■ ACTIVITY ■
Repeat the entries exactly, keeping every line as it is.

========================================

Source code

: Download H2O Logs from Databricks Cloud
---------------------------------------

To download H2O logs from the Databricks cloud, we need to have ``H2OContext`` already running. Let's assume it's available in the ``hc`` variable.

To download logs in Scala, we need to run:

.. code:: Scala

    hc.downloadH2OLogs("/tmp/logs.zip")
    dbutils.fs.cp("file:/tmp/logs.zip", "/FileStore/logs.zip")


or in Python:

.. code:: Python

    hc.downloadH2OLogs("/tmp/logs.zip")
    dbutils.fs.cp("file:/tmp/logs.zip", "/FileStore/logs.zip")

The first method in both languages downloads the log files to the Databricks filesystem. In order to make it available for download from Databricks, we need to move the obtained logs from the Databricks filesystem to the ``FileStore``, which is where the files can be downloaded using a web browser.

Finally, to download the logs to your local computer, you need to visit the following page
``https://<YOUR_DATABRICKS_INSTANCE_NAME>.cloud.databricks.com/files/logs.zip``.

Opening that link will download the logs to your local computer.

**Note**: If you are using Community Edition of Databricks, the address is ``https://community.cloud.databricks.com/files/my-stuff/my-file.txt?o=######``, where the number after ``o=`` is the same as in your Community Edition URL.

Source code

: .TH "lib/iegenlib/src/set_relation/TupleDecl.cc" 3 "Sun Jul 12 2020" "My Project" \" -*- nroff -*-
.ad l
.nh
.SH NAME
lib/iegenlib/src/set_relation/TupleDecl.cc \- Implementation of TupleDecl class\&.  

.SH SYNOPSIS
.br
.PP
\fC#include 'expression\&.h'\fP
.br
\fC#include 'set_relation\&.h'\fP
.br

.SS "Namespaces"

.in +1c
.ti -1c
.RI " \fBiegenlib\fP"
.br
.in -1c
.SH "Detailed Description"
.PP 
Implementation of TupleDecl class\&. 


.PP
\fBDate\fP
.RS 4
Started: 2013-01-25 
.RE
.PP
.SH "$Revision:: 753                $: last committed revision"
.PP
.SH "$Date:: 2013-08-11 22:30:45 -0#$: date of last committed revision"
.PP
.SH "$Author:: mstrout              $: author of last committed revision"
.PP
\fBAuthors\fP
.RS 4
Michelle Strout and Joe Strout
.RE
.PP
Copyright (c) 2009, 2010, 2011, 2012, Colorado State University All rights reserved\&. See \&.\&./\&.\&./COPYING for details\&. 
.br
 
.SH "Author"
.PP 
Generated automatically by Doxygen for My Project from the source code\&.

========================================

■ RESPONSE BOX ■
Source code

: Download H2O Logs from Databricks Cloud
---------------------------------------

To download H2O logs from the Databricks cloud, we need to have ``H2OContext`` already running. Let's assume it's available in the ``hc`` variable.

To download logs in Scala, we need to run:

.. code:: Scala

    hc.downloadH2OLogs("/tmp/logs.zip")
    dbutils.fs.cp("file:/tmp/logs.zip", "/FileStore/logs.zip")


or in Python:

.. code:: Python

    hc.downloadH2OLogs("/tmp/logs.zip")
    dbutils.fs.cp("file:/tmp/logs.zip", "/FileStore/logs.zip")

The first method in both languages downloads the log files to the Databricks filesystem. In order to make it available for download from Databricks, we need to move the obtained logs from the Databricks filesystem to the ``FileStore``, which is where the files can be downloaded using a web browser.

Finally, to download the logs to your local computer, you need to visit the following page
``https://<YOUR_DATABRICKS_INSTANCE_NAME>.cloud.databricks.com/files/logs.zip``.

Opening that link will download the logs to your local computer.

**Note**: If you are using Community Edition of Databricks, the address is ``https://community.cloud.databricks.com/files/my-stuff/my-file.txt?o=######``, where the number after ``o=`` is the same as in your Community Edition URL.

Source code

: .TH "lib/iegenlib/src/set_relation/TupleDecl.cc" 3 "Sun Jul 12 2020" "My Project" \" -*- nroff -*-
.ad l
.nh
.SH NAME
lib/iegenlib/src/set_relation/TupleDecl.cc \- Implementation of TupleDecl class\&.  

.SH SYNOPSIS
.br
.PP
\fC#include 'expression\&.h'\fP
.br
\fC#include 'set_relation\&.h'\fP
.br

.SS "Namespaces"

.in +1c
.ti -1c
.RI " \fBiegenlib\fP"
.br
.in -1c
.SH "Detailed Description"
.PP 
Implementation of TupleDecl class\&. 


.PP
\fBDate\fP
.RS 4
Started: 2013-01-25 
.RE
.PP
.SH "$Revision:: 753                $: last committed revision"
.PP
.SH "$Date:: 2013-08-11 22:30:45 -0#$: date of last committed revision"
.PP
.SH "$Author:: mstrout              $: author of last committed revision"
.PP
\fBAuthors\fP
.RS 4
Michelle Strout and Joe Strout
.RE
.PP
Copyright (c) 2009, 2010, 2011, 2012, Colorado State University All rights reserved\&. See \&.\&./\&.\&./COPYING for details\&. 
.br
 
.SH "Author"
.PP 
Generated automatically by Doxygen for My Project from the source code\&.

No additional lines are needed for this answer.